» **TEKS SUMBER**:
┄┄┄┄┄┄┄┄┄┄
INDORAYA – Meski pemerintah telah melarang masuknya pakaian bekas impor atau barang thrifting ke Indonesia, para pelaku usaha tetap berupaya mencari peluang untuk berjualan, salah satunya melalui partisipasi dalam berbagai pameran.
Hal itu tampak dalam acara Semarang Thrift Day yang digelar di Sentraland Mall Semarang pada 28 November hingga 7 Desember 2025.
Walaupun ada aturan pembatasan, minat masyarakat Kota Semarang terhadap barang thrifting tetap sangat tinggi. Berdasarkan pengamatan Indoraya.News pada Selasa (2/12/2025) malam, pengunjung memenuhi stan-stan penjual, mulai dari sepatu, pakaian, hingga topi.
Apalagi, Semarang Thrift Day yang telah rutin berlangsung sejak 2021 selalu menjadi salah satu agenda yang ditunggu-tunggu, terutama oleh penyuka barang preloved.
“Antusiasnya bagus sih, ya pasang surut, kadang naik kadang turun. Alhamdulillah masih bisa buat makan,” tutur salah satu penjual thrift, Celvin Sukma, saat ditemui Indoraya.News.
Celvin juga merespons pernyataan Menteri Keuangan Purbaya Yudhi Sadewa mengenai penegasan larangan pakaian bekas impor serta rencana memperketat peredarannya. Menurutnya, ia dan para penjual lain mulai merasakan dampaknya, terutama terkait ketersediaan pemasok dan stok barang.
“Jelas sangat berpengaruh dalam segi mencari barang. Apalagi buat belanja, buat restock,” katanya.
Sulitnya mendapatkan produk berkualitas membuat biaya produksi meningkat. “HPP-nya jadi lebih naik lagi,” ujarnya.
Penjualan Turun Hingga 15 Persen
Dari sisi pendapatan, Celvin menyebutkan bahwa penjualannya menurun sekitar 10–15 persen.
“Menurun ya 10–15 persen, itu kalau hitung-hitungan kasarnya kurang lebih segitu,” ungkapnya.
Kendati demikian, ia mengatakan masih ada waktu-waktu tertentu seperti masa gajian yang membuat pengunjung membludak dan transaksi ikut naik.
┄┄┄┄┄┄┄┄┄┄
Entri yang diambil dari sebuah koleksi
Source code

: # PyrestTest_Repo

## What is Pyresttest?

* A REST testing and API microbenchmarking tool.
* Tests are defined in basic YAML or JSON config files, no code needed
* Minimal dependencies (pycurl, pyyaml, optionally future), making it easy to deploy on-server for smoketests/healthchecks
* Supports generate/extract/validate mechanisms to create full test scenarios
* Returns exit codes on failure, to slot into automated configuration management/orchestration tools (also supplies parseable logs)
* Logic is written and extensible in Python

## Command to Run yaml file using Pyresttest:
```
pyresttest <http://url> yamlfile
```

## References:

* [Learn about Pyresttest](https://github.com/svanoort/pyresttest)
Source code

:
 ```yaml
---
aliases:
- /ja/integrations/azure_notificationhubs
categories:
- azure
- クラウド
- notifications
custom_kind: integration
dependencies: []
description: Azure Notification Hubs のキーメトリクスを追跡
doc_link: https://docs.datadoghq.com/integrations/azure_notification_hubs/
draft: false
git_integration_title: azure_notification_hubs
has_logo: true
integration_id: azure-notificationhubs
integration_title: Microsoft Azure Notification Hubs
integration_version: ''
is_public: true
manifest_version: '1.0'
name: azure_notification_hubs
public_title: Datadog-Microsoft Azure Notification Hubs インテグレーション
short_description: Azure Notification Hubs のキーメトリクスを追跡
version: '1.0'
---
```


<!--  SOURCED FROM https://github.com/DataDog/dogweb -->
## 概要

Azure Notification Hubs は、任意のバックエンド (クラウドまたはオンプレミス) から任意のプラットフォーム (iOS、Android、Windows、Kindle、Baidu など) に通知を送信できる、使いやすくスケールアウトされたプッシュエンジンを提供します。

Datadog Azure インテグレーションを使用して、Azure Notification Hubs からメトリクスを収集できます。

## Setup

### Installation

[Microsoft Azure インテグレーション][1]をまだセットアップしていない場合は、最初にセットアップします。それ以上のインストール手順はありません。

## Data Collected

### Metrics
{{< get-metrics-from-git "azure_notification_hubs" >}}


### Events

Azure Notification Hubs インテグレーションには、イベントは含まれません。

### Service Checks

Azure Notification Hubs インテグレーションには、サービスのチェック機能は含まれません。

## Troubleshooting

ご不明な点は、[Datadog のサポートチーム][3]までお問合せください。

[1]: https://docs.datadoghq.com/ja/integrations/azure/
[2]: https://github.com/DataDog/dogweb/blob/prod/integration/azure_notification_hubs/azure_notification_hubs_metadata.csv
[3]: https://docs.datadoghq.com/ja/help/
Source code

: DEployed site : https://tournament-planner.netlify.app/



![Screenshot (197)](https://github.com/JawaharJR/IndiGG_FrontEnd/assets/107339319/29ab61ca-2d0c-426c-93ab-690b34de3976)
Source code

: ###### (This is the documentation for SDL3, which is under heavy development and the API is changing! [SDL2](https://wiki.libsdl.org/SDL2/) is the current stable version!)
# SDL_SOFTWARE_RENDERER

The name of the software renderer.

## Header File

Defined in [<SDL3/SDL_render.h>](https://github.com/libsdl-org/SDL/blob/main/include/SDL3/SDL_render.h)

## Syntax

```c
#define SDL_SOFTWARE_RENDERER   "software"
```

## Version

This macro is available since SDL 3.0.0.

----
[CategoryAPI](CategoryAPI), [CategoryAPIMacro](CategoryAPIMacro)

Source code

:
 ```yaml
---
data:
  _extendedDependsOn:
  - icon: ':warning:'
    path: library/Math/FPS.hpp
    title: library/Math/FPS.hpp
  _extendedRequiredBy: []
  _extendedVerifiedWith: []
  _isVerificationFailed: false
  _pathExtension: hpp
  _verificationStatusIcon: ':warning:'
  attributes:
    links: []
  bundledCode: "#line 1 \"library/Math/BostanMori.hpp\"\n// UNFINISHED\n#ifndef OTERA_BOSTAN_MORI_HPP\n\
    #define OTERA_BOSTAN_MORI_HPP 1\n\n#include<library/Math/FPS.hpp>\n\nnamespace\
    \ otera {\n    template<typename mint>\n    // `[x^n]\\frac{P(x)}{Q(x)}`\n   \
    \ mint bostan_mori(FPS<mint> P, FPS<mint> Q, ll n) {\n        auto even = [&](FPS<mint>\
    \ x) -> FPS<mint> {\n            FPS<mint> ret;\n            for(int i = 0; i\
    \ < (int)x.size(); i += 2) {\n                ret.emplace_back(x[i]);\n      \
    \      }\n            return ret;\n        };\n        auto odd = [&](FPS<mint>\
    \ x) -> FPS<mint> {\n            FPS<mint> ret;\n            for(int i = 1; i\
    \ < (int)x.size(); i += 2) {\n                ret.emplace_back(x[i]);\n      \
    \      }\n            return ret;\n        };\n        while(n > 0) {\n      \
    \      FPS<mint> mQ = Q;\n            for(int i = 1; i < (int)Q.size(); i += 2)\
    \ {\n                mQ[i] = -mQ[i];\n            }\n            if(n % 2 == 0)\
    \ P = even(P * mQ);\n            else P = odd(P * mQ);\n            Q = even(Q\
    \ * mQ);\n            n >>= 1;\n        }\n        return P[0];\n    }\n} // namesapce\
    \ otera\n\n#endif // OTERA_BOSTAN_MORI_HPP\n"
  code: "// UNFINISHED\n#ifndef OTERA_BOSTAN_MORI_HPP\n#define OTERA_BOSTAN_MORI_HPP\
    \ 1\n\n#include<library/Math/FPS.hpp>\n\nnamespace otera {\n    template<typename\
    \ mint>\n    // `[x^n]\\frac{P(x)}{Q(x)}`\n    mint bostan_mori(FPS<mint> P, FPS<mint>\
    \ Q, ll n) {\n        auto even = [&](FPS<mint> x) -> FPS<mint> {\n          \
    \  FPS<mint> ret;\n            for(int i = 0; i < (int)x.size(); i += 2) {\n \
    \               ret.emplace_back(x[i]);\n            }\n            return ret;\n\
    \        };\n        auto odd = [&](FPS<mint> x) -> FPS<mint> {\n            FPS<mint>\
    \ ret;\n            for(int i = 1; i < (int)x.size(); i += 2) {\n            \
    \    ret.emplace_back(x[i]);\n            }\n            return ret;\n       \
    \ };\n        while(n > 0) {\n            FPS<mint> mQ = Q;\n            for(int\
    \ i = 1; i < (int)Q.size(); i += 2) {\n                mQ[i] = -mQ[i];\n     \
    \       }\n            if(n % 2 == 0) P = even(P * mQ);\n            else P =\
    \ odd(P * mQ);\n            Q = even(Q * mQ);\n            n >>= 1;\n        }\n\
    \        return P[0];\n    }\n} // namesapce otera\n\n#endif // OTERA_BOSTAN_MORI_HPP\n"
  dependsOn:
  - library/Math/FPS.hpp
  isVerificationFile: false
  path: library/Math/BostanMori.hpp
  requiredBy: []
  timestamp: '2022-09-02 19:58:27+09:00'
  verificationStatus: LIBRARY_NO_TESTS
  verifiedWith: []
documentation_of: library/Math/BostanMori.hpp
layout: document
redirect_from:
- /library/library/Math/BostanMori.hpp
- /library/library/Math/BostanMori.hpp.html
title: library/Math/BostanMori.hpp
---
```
┄┄┄┄┄┄┄┄┄┄
» **BUTIR TUGAS 1**: Menurut artikel tentang Semarang Thrift Day, sejak tahun berapa acara itu rutin berlangsung?
» **BUTIR TUGAS 2**: Lanjutkan artikel tentang Semarang Thrift Day, mulai setelah kalimat terakhirnya.

» **KOTAK JAWABAN 1**: Sejak 2021.

» **KOTAK JAWABAN 2**:
Terkait kebijakan pemerintah, Celvin berharap ada langkah yang lebih bijak. Ia menginginkan agar aktivitas thrifting tidak dihapus, tetapi diarahkan menjadi usaha legal melalui skema pajak sehingga tetap memberi ruang bagi para pelaku usaha sekaligus membantu pemasukan negara.
“Mungkin dilegalkan dengan pajak tetapi juga dibatasi jumlahnya. Soalnya thrifting sudah lama dan kebetulan sudah menghidupi para UMKM kecil,” tegasnya.
Celvin menambahkan banyak pelaku usaha bergantung pada bisnis thrift. Jika kegiatan ini dihentikan tanpa solusi, ribuan UMKM harus memulai dari awal lagi.
Pernyataan serupa diungkapkan Yohanes, pemilik toko Awawscnd di Kelurahan Kembangarum, Semarang Barat. Ia menilai alasan pelarangan thrifting demi melindungi UMKM lokal tidak sepenuhnya tepat.
“Dari tahun ke tahun selalu ada berita seperti ini. Kami pelaku thrift seperti dikambinghitamkan atas masalah negara yang tidak bisa membuka lapangan pekerjaan,” ujarnya.
Ia menilai setiap usaha memiliki pangsa pasar masing-masing.
“Kurang relevan kalau thrift dihentikan dengan dalih melindungi UMKM lokal. Semua usaha punya market sendiri,” tutup Yohanes.